Function recurArray(level as variant, s$) 'recursion for reading the branches, output to global array gpOut
	on local error goto bug
	dim i&
	if level(0)>0 then 'for the count of current word
		gpOut(gi)=array( s, level(0) ) 'add to global output array
		gi=gi+1
	end if
	if isArray(level) then
		for i=1+lbound(level) to ubound(level) 'next indexes in branch
			if NOT isEmpty(level(i)) then recurArray(level(i), s & gpi(i)) 'get the sub-branch
		next i
	end if
	exit function
bug:
	bug(Erl, Err, Error, "recurArray")
End Function

Function recurArrayUniques(level as variant, s$) 'only one difference unto recurArray is in condition If ... Then
	on local error goto bug
	dim i&
	if level(0)=1 then 'for the count of current word
		gpOut(gi)=array( s, level(0) ) 'add to global output array
		gi=gi+1
	end if
	if isArray(level) then
		for i=1+lbound(level) to ubound(level) 'next indexes in branch
			if NOT isEmpty(level(i)) then recurArrayUniques(level(i), s & gpi(i)) 'get the sub-branch
		next i
	end if
	exit function
bug:
	bug(Erl, Err, Error, "recurArrayUniques")
End Function

Sub bug(sErl$, sErr$, sError$, sFce$) 'error message
	msgbox("line: " & sErl & chr(13) & sErr & ": " & sError, 16, sFce)
	stop
End Sub

@ajlittoz
I also re-discovered Radix sort before about 5 years, but TreeSort isn’t Radix :-).

erAck · January 2, 2023, 12:16am

A possible approach instead of recursion, as you seem to already have a tree (I didn’t read the source), would be a visitor while traversing the tree either in depth-first or in breadth-first.

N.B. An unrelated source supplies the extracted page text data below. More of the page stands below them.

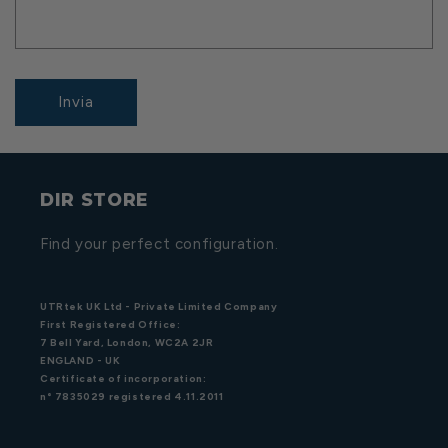
Invia
DIR STORE
Find your perfect configuration.
UTRtek UK Ltd - Private Limited Company
First Registered Office:
7 Bell Yard, London, WC2A 2JR
ENGLAND - UK
Certificate of incorporation:
n° 7835029 registered 4.11.2011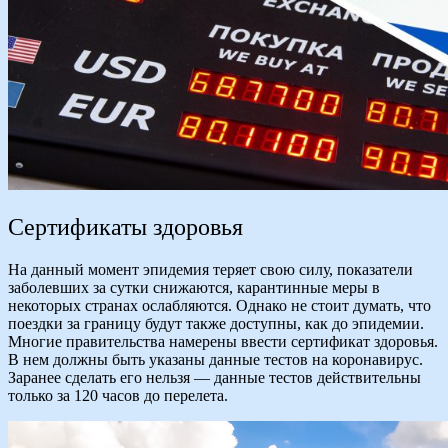
Сертификаты здоровья
На данный момент эпидемия теряет свою силу, показатели
заболевших за сутки снижаются, карантинные меры в
некоторых странах ослабляются. Однако не стоит думать, что
поездки за границу будут также доступны, как до эпидемии.
Многие правительства намерены ввести сертификат здоровья.
В нем должны быть указаны данные тестов на коронавирус.
Заранее сделать его нельзя — данные тестов действительны
только за 120 часов до перелета.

There are different algorithms that traverse in different orders and instead of a full stack remember either the visited while in use, or best case if it is known and guaranteed to be a directed acyclic graph (DAG) only the next to be visited nodes/vertices, ideally just pointers, like explained in this depth-first or breadth-first. (there are zillions of other explanations on the net, with or without more or less better or worse example code).

KamilLanda · January 2, 2023, 10:45am

I teoretically know it is possible to traverse the tree without recursion …

… but it was problem when I tried to find concrete proceeding. Google is fu.ker - it showed some pages with some theories because this pages are most known. And then only stupid links to some different pages where was the word ‘recursion’ but not with examples for programming. Old classical FullText searching was better than this stupid AI invisibly-maximum-money-to-google searching.
I could try some Czech “mathematical” forums, but there aren’t people that know LibreBasic, and I don’t know well other programming languages :-).